Antique Expert Passes After Years of Sharing With Community
I first met Betty June Wymer in the late 1990s while working at Oglebay Institute as public relations director. I was escorted to her home to photograph a rare piece of pottery for then museum curator John Artzberger, who was interested in her collection.
She later went on to donate a significant part of her huge collection of antiques to the Museums of Oglebay Institute and even worked there for a while, giving tours and delighting guests as she gave personal accounts of her glassware, Wheeling artifacts and advertising treasures.
She was even known to sing “The West Virginia Hills” and play her 19th century pump organ on which she once entertained the iconic Senator Robert C. Byrd. Visitors loved her.
Betty June passed away this past Wednesday morning at age 79, after being ill for some time. When I heard the news from her daughter, I was heartbroken thinking about how she will be missed.
She was well known in the region as an antiques expert, first class collector and history buff. Her treasures were always well preserved, documented and, many times, were made in Wheeling, though she was a country girl born in Berlin, Pennsylvania. (Thus, the vintage can of Snyder’s of Berlin Potato Chips she proudly displayed.)
As a child, she told me she caught the antiques bug when her aunt took her to auctions and sales back in Berlin. She began collecting seriously in 1975, after she took a class in antiques offered at West Virginia Northern Community College.
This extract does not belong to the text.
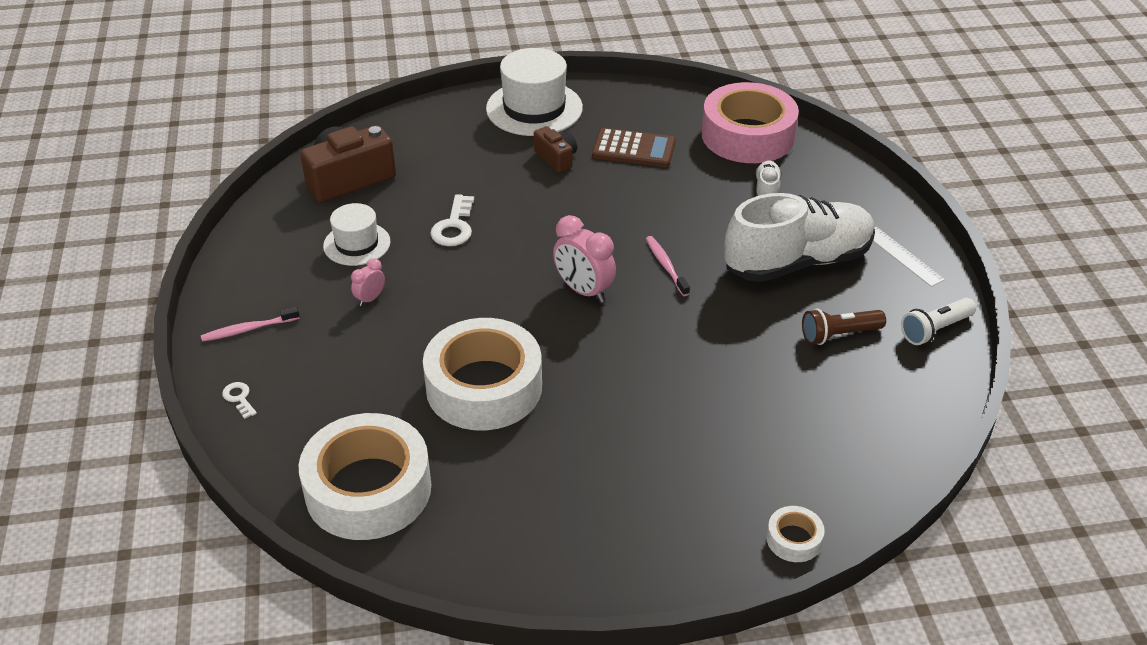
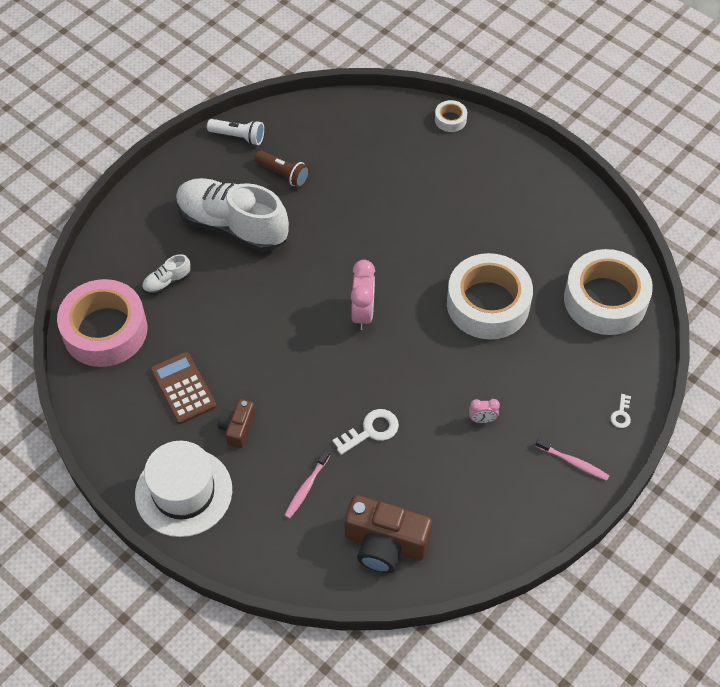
camera: 130 degrees left, 15 degrees up
(357, 244) = (443, 473): white hat -> none
(666, 266) = (298, 287): pink toothbrush -> pink toothbrush (306, 487)
(902, 256) = (179, 180): white ruler -> none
Recently she was downsizing via the auction route since she wanted to stay in her lovely, large home as long as possible and this allowed her to have the caregivers and help she needed. Thankfully, she died at home, so her wish was granted. Betty was an astute shopper and enjoyed the antiques hobby like no one else I’ve ever known. Over the years, she focused her growing collection on Americana antiques and Wheeling treasures. She had a huge collection of toys and advertising art and everything was catalogued, marked and displayed in her museum-like house.
She was the former owner of a real museum, the Wymer’s General Store that was once located in Victorian North Wheeling, then moved to the Artisan Center and finally found its permanent home at the Museums of Oglebay Institute, after she generously donated her beloved general store to the Mansion.
But the Wymer’s General Store was just one part of her accomplishments. She was one of the founders of the Warwick Collectors Club which was responsible for raising money to erect the Warwick granite monument located near Wheeling’s Heritage Port.
She also was a member of countless local preservation groups and other collector groups, both national and local. She was named a West Virginia History Hero in 2010.
Her auctions held over the past eight years or so have included rare glassware from big collectible names like Hobbs, Brockunier; Central; Fostoria; Northwood; Fenton and more.
She introduced me to Francesware and had a fabulous collection of this beautiful glassware which is named after First Lady Frances (Grover) Cleveland. She even gave me a valuable piece once for writing so much about her collectibles.
Of course, I was delighted to write about her collection because she was so helpful, kind and interested in sharing the story of antiques. She herself was a priceless treasure and I’ll miss her.
But I know that her legacy will continue in the many treasures that she shared and in her Wymer’s General Store, now open to the public in the perfect setting of the West Virginia Hills in Oglebay Park.